Had Dorling gone public then to say that his source in the US embassy claimed that Howard – and indeed the US State Department – had misled the public, the impact would have been incendiary. Indeed, had Dorling – or Brereton – gone public at any point, the claims would have had greater political impact than they do today, 10 months after they were made privately in a letter to Blick. It can only be assumed that Dorling didn't go public at the time because he was trying to protect his source.
Blick's written response to Dorling did not address the claims about the US diplomat.
Today, Dorling, a historian and former DFAT officer, won't comment.
Dorling, whose work on revising Labor's East Timor policy in the late 1990s earned him the ire of some in the ALP, stopped working for the opposition in 2003.

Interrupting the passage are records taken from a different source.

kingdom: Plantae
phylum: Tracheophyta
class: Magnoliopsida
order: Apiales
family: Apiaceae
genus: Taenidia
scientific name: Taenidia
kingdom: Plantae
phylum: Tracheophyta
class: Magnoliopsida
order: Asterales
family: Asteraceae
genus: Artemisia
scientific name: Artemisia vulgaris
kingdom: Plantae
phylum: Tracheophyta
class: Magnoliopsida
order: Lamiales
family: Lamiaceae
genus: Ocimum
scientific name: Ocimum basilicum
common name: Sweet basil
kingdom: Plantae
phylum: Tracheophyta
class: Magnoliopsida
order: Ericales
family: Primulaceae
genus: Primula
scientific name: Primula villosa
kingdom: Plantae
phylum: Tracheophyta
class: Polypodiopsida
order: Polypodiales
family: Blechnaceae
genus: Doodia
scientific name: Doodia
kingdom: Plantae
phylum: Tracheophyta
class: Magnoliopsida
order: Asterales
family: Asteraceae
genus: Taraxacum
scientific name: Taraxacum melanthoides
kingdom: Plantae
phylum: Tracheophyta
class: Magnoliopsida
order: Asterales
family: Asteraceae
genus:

But his allegations will resonate with two groups of people: Lance Collins and his supporters, and the family of Merv Jenkins, the Defence Intelligence Organisation attachi at the Australian embassy in Washington who committed suicide in June 1999 while under investigation over his handling of Australian intelligence material relating to East Timor.
Jenkins had been interviewed by DFAT for allegedly passing AUSTEO (Australian Eyes Only) intelligence material, relating to East Timor, to the US. It had been the custom for such material to be passed to the US previously. But, perhaps underscoring the sensitivities of the Australia-Indonesia bilateral agreement over East Timor, the federal government maintains Jenkins was only permitted to pass the AUSTEO material to the US with appropriate clearance of the type he did not have.
Much of the material he handed over related to TNI's collaboration with the East Timor militias.
Collins, who became the chief Australian military intelligence officer attached to Interfet in East Timor in late 1999, was an early advocate of TNI's base-level involvement with the militias. When some of his assessments to that effect – and others suggesting the TNI's chief General Wiranto was directly responsible – were leaked, the federal government continued to insist only "rogue elements" of the TNI were involved.
The inclusion of his name on the AFP-DSB warrant implicitly – and without justification – pointed to his complicity in leaking the intelligence material. Collins' career has suffered and he continues to seek redress.
Wiranto, who was criminally indicted over the East Timor violence, has emerged as the fiercely nationalistic Golkar Party's candidate for Indonesian president. "We have to work with whoever wins," Downer said last month when asked about Wiranto. l
Paul Daley was also named on the AFP warrant, having published highly classified Australian intelligence material from 1998 to 2000 while foreign affairs and defence correspondent at The Age.